Battaglia et al. (2009) reported an 8-year-old girl with developmental delay, poor speech, and mild dysmorphic features, including flat, hypotonic face, low-set, posteriorly rotated ears, high-arched palate, thin upper lip, and long, thin fingers. There were frequent ear infections and feeding difficulties. She was hyperactive with short attention span and difficulty in concentration, but did not have autism. Battaglia et al. (2009) noted the phenotypic similarities to the individuals described by Ballif et al. (2007).

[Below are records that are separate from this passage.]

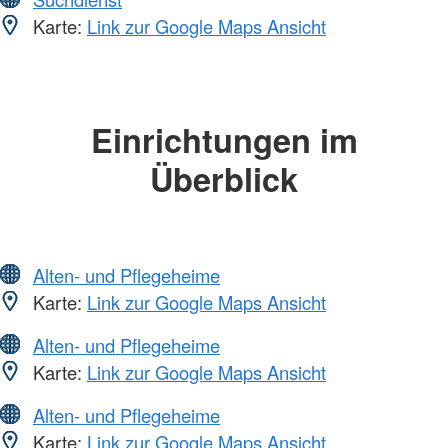
Karte:
Link zur Google Maps Ansicht
Einrichtungen im
Überblick
Alten- und Pflegeheime
Karte:
Link zur Google Maps Ansicht
Alten- und Pflegeheime
Karte:
Link zur Google Maps Ansicht
Alten- und Pflegeheime
Karte:
Link zur Google Maps Ansicht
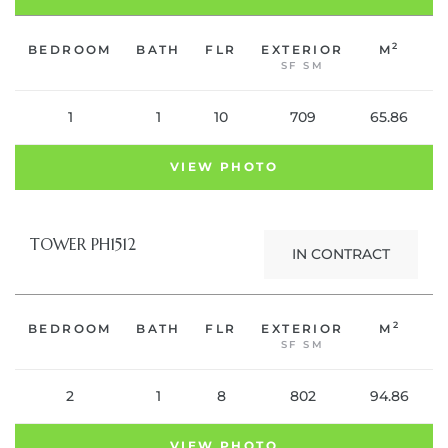
2
BEDROOM
BATH
FLR
EXTERIOR
M
C
SF SM
1
1
10
709
65.86
VIEW PHOTO
TOWER PH1512
IN CONTRACT
2
BEDROOM
BATH
FLR
EXTERIOR
M
C
SF SM
2
1
8
802
94.86
VIEW PHOTO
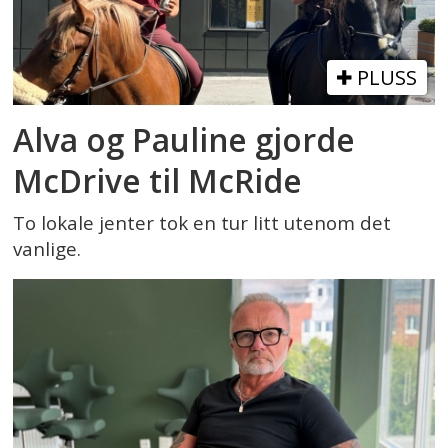
PLUSS
Alva og Pauline gjorde
McDrive til McRide
To lokale jenter tok en tur litt utenom det
vanlige.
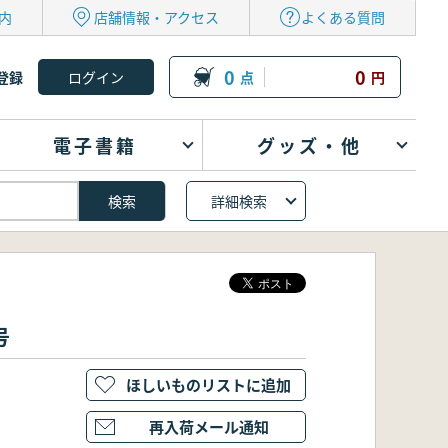
内
店舗情報・アクセス
よくある質問
0
0
登録
点
円
電子書籍
グッズ・他
詳細検索
号
ほしいものリストに追加
再入荷メール通知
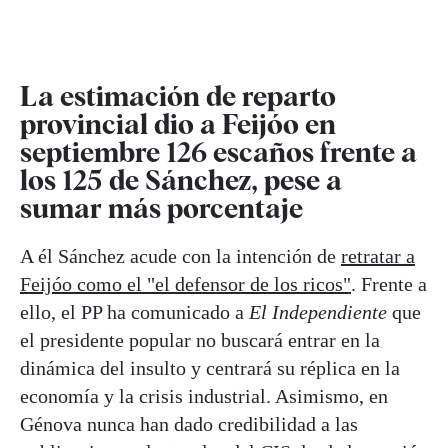
La estimación de reparto
provincial dio a Feijóo en
septiembre 126 escaños frente a
los 125 de Sánchez, pese a
sumar más porcentaje
A él Sánchez acude con la intención de
retratar a
Feijóo como el "el defensor de los ricos"
. Frente a
ello, el PP ha comunicado a
El Independiente
que
el presidente popular no buscará entrar en la
dinámica del insulto y centrará su réplica en la
economía y la crisis industrial. Asimismo, en
Génova nunca han dado credibilidad a las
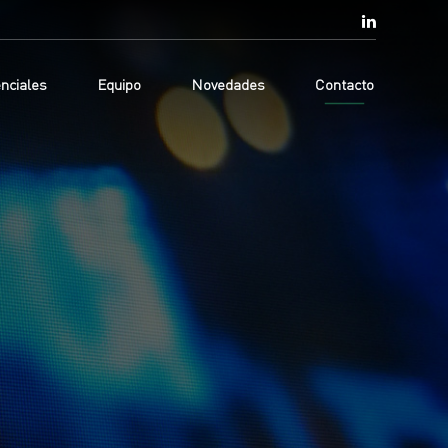
nciales
Equipo
Novedades
Contacto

Hempel et al. (2009) reported a 13-year-old boy with delayed development, moderate mental retardation, and significant delay in speech development associated with a 16p12-p11.2 deletion. He had minor facial anomalies, such as a long, flat face, a high and broad forehead, frontal upsweep of the hair, deep-set eyes, long nose with bulbous nasal tip, short, smooth philtrum, and small mouth. He had feeding problems beginning in infancy and continuing, as well as recurrent ear infections with mild mixed hearing loss. He also had hypotonia, delayed motor development, and lasting deficits in fine motor skills. Autism could be excluded.

Cytogenetics

By microarray-based comparative genomic hybridization of samples from 8,789 patients referred for developmental disabilities, Ballif et al. (2007) identified a recurrent de novo pericentric deletion in 16p12.2-p11.2 in 4 unrelated patients. All 4 deletions shared the same distal breakpoint, located approximately 21.4 Mb from the 16p telomere. However, the proximal breakpoints were variable, at 28.5 Mb, 29.3 Mb (in 2 patients), and 30.1 Mb from the 16p telomere, resulting in overall deletion sizes of 7.1 Mb, 7.9 Mb, and 8.7 Mb, respectively. The smallest region of overlap was about 7.1 Mb. The identification of complex segmental duplications flanking the deletion regions suggested that nonallelic homologous recombination (NAHR) mediated these rearrangements.

In a girl with developmental delay and mild dysmorphic features, Battaglia et al. (2009) identified a heterozygous de novo 8.2-Mb deletion at 16p12.2-p11.2. The distal breakpoint was the same as the distal breakpoint found in the patients reported by Ballif et al. (2007).

Hempel et al. (2009) found a de novo 7.7-Mb deletion on 16p12.2-p11.2 in a boy with mental retardation and mild dysmorphic features. Both breakpoints were flanked by numerous segmental duplications. The distal breakpoint was 21.5 Mb from the 16p telomere, which was considered likely to be the same as that reported by Ballif et al. (2007).